:: Rows ::

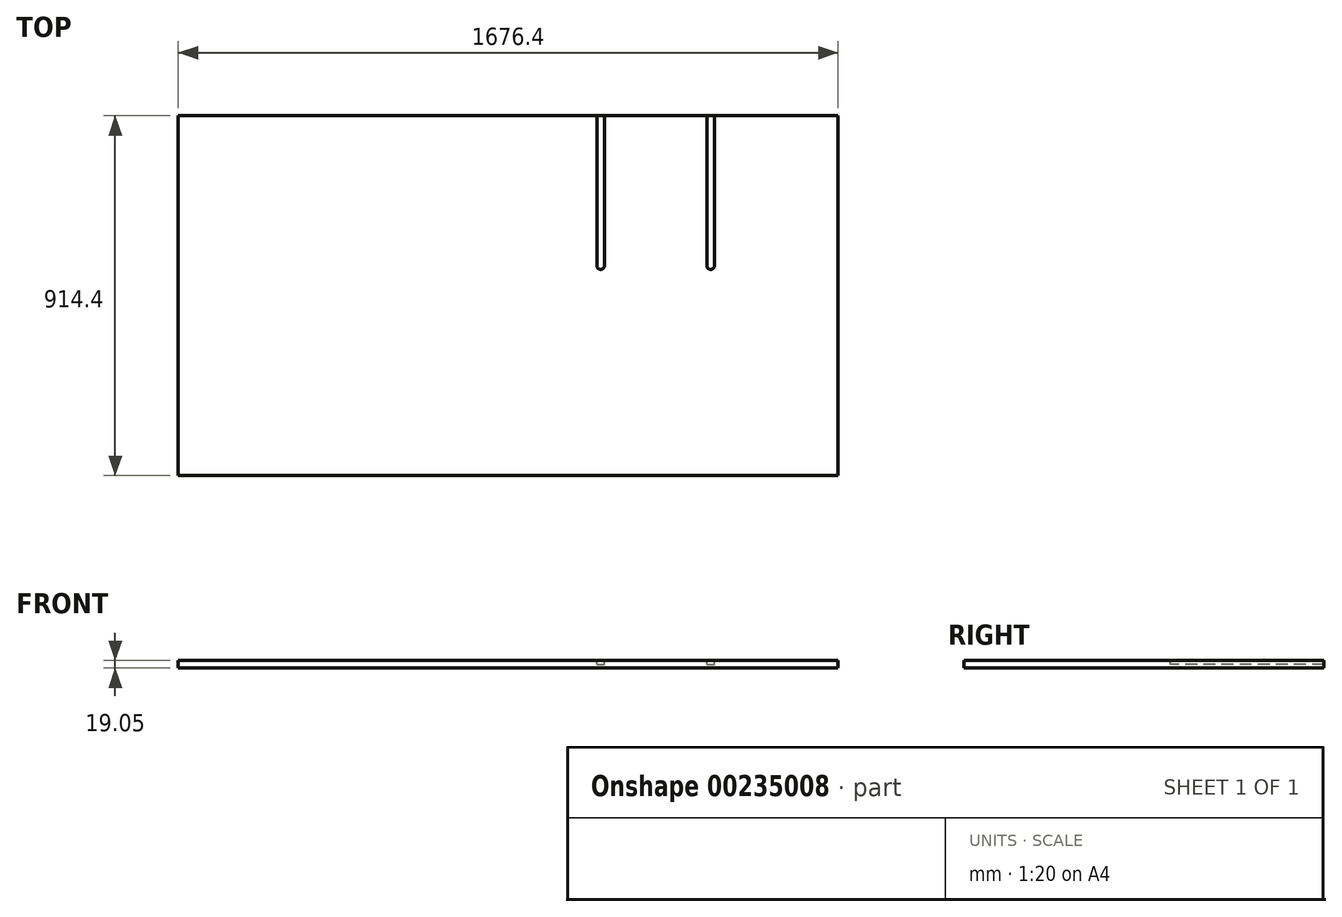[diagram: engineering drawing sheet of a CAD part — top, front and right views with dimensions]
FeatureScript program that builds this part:
annotation { "Feature Type Name" : "Feature", "Feature Type Description" : "" }
export const myFeature = defineFeature(function(context is Context, id is Id, definition is map)
    precondition{}
    {
        {
            var Q0;
            Q0=qCreatedBy(makeId("Top.planeOp"),FACE);
            var sketch = newSketch(context, id + "F0", { "sketchPlane" : qUnion([Q0])});
            skLineSegment(sketch, "E0.bottom", {"start": v(-838.2, 457.2) * mm, "end": v(838.2, 457.2) * mm});
            skLineSegment(sketch, "E0.top", {"start": v(-838.2, -457.2) * mm, "end": v(838.2, -457.2) * mm});
            skLineSegment(sketch, "E0.left", {"start": v(-838.2, 457.2) * mm, "end": v(-838.2, -457.2) * mm});
            skLineSegment(sketch, "E0.right", {"start": v(838.2, 457.2) * mm, "end": v(838.2, -457.2) * mm});
            skSolve(sketch);
        }
        {
            var Q0;
            Q0=makeQuery(id+"F0.imprint","IMPRINT",FACE,{"disambiguationData":[TD([[makeQuery(id+"F0.imprint","IMPRINT",EDGE,{"derivedFrom":sQuery(id+"F0.wireOp",EDGE,"E0.bottom")}),-1.0]])]});
            extrude(context, id + "F1", {"entities" : qUnion([Q0]), "depth" : 19.05 * mm});
        }
        {
            var Q0;
            Q0=makeQuery(id+"F1.opExtrude","CAP_FACE",FACE,{"disambiguationData":[OSD([sQuery(id+"F0.wireOp",EDGE,"E0.bottom"),sQuery(id+"F0.wireOp",EDGE,"E0.top"),sQuery(id+"F0.wireOp",EDGE,"E0.left"),sQuery(id+"F0.wireOp",EDGE,"E0.right")])],"isStart":false});
            var sketch = newSketch(context, id + "F2", { "sketchPlane" : qUnion([Q0])});
            skLineSegment(sketch, "E1.bottom", {"start": v(523.88, 457.2) * mm, "end": v(504.83, 457.2) * mm});
            skLineSegment(sketch, "E1.top", {"start": v(523.88, 76.2) * mm, "end": v(504.83, 76.2) * mm, "construction": true});
            skLineSegment(sketch, "E1.left", {"start": v(523.88, 457.2) * mm, "end": v(523.88, 76.2) * mm});
            skLineSegment(sketch, "E1.right", {"start": v(504.82, 457.2) * mm, "end": v(504.83, 76.2) * mm});
            skArc(sketch, "E2", {"start": v(504.83, 76.2) * mm, "mid": v(514.35, 66.67) * mm, "end": v(523.88, 76.2) * mm});
            skLineSegment(sketch, "E3.bottom", {"start": v(244.47, 457.2) * mm, "end": v(225.42, 457.2) * mm});
            skLineSegment(sketch, "E3.top", {"start": v(244.48, 76.2) * mm, "end": v(225.43, 76.2) * mm, "construction": true});
            skLineSegment(sketch, "E3.left", {"start": v(244.47, 457.2) * mm, "end": v(244.48, 76.2) * mm});
            skLineSegment(sketch, "E3.right", {"start": v(225.42, 457.2) * mm, "end": v(225.43, 76.2) * mm});
            skArc(sketch, "E4", {"start": v(225.43, 76.2) * mm, "mid": v(234.95, 66.67) * mm, "end": v(244.48, 76.2) * mm});
            skSolve(sketch);
        }
        {
            var Q0;
            Q0=makeQuery(id+"F2.imprint","IMPRINT",FACE,{"disambiguationData":[TD([[makeQuery(id+"F2.imprint","IMPRINT",EDGE,{"derivedFrom":sQuery(id+"F2.wireOp",EDGE,"E1.bottom")}),-1.0]])]});
            var Q1;
            Q1=makeQuery(id+"F2.imprint","IMPRINT",FACE,{"disambiguationData":[TD([[makeQuery(id+"F2.imprint","IMPRINT",EDGE,{"derivedFrom":sQuery(id+"F2.wireOp",EDGE,"E3.bottom")}),-1.0]])]});
            extrude(context, id + "F3", {"entities" : qUnion([Q0, Q1]), "operationType" : NewBodyOperationType.REMOVE, "oppositeDirection" : true, "depth" : 9.52 * mm});
        }
    });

:::

(Goal):
Which lines of the listing above contain the string "depth"? List every such line in full.

(Completed exercise):
            extrude(context, id + "F1", {"entities" : qUnion([Q0]), "depth" : 19.05 * mm});
            extrude(context, id + "F3", {"entities" : qUnion([Q0, Q1]), "operationType" : NewBodyOperationType.REMOVE, "oppositeDirection" : true, "depth" : 9.52 * mm});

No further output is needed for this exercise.